Improving MS2 lysis protein by modifying regions not related with the Leu48 and Ser49 (LS motif) and surrounding to improve protein toxicity (Chamakura et al, 2017). Predict mutations that may improve its stability. We suggest that by increasing protein stability, the protein would not require the presence of the DnaJ for its action.

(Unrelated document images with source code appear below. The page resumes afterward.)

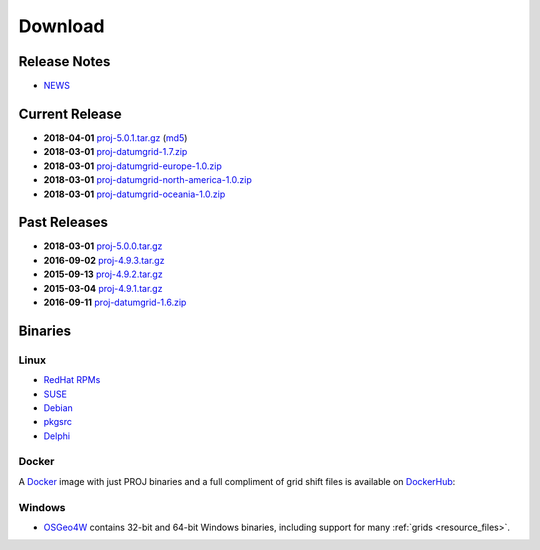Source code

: .. _download:

================================================================================
Download
================================================================================

Release Notes
--------------------------------------------------------------------------------
* `NEWS <https://github.com/OSGeo/proj.4/blob/5.0/NEWS>`_

Current Release
--------------------------------------------------------------------------------

* **2018-04-01** `proj-5.0.1.tar.gz`_ (`md5`_)
* **2018-03-01** `proj-datumgrid-1.7.zip`_
* **2018-03-01** `proj-datumgrid-europe-1.0.zip`_
* **2018-03-01** `proj-datumgrid-north-america-1.0.zip`_
* **2018-03-01** `proj-datumgrid-oceania-1.0.zip`_

Past Releases
--------------------------------------------------------------------------------

* **2018-03-01** `proj-5.0.0.tar.gz`_
* **2016-09-02** `proj-4.9.3.tar.gz`_
* **2015-09-13** `proj-4.9.2.tar.gz`_
* **2015-03-04** `proj-4.9.1.tar.gz`_

* **2016-09-11** `proj-datumgrid-1.6.zip`_

.. _`proj-5.0.1.tar.gz`: http://download.osgeo.org/proj/proj-5.0.1.tar.gz
.. _`proj-5.0.0.tar.gz`: http://download.osgeo.org/proj/proj-5.0.0.tar.gz
.. _`proj-4.9.1.tar.gz`: http://download.osgeo.org/proj/proj-4.9.1.tar.gz
.. _`proj-4.9.2.tar.gz`: http://download.osgeo.org/proj/proj-4.9.2.tar.gz
.. _`proj-4.9.3.tar.gz`: http://download.osgeo.org/proj/proj-4.9.3.tar.gz
.. _`proj-datumgrid-1.6.zip`: http://download.osgeo.org/proj/proj-datumgrid-1.6.zip
.. _`proj-datumgrid-1.7.zip`: http://download.osgeo.org/proj/proj-datumgrid-1.7.zip
.. _`proj-datumgrid-europe-1.0.zip`: http://download.osgeo.org/proj/proj-datumgrid-europe-1.0.zip
.. _`proj-datumgrid-north-america-1.0.zip`: http://download.osgeo.org/proj/proj-datumgrid-north-america-1.0.zip
.. _`proj-datumgrid-oceania-1.0.zip`: http://download.osgeo.org/proj/proj-datumgrid-oceania-1.0.zip
.. _`md5`: http://download.osgeo.org/proj/proj-5.0.1.tar.gz.md5

Binaries
--------------------------------------------------------------------------------

Linux
................................................................................

* `RedHat RPMs <http://yum.postgresql.org>`__
* `SUSE <http://download.opensuse.org/repositories/Application:/Geo/ openSUSE Application:Geo Repository>`__
* `Debian <http://packages.debian.org/proj>`__
* `pkgsrc <http://pkgsrc.se/misc/proj pkgsrc package>`__
* `Delphi <http://www.triplexware.huckfinn.de/geogfix.html#proj>`__

Docker
................................................................................

A `Docker`_ image with just PROJ binaries and a full compliment of grid shift
files is available on `DockerHub`_:

.. _`Docker`: https://docker.org
.. _`DockerHub`: https://hub.docker.com/r/osgeo/proj.4/

Windows
................................................................................

* `OSGeo4W`_ contains 32-bit and 64-bit Windows binaries, including support for many :ref:`grids <resource_files>`.

.. _`OSGeo4W`: https://trac.osgeo.org/osgeo4w/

Another goal is to design new accessories to the N-terminal region to improve lysis toxicity. Berkhout et al, 1985 suggest C-terminal region is key for protein activity, so taking this in consideration we can try to modify the N-terminal region to improve protein stability or add a new characteristics that may improve the toxicity of the protein
Strategy
(which tools/approaches from recitation you propose using and why do you think those tools might help solve your chosen sub-problem?
)
Given our two main goals, we propose different strategies to address each objective
For the first goal, we propose using a protein language model such as ESM-2 to perform in silico deep mutational scan that evaluates the plausibility of all possible single-point mutations in the MS2 L protein. Subsequently, we will employ ESMFold or AlphaFold2 to predict the resulting 3D structural variations.
For the second goal:
Step 1: Identify and Annotate key functional regions near the C-terminal motif and LS motif
The model can predict structures that look stable and coherent, but it does not measure real folding energy, membrane insertion, or toxicity. “Looks good” in silico ≠ “works better” in vivo.
Selection of variants that appear structurally improved but do not increase stability or toxicity — or even reduce lytic activity.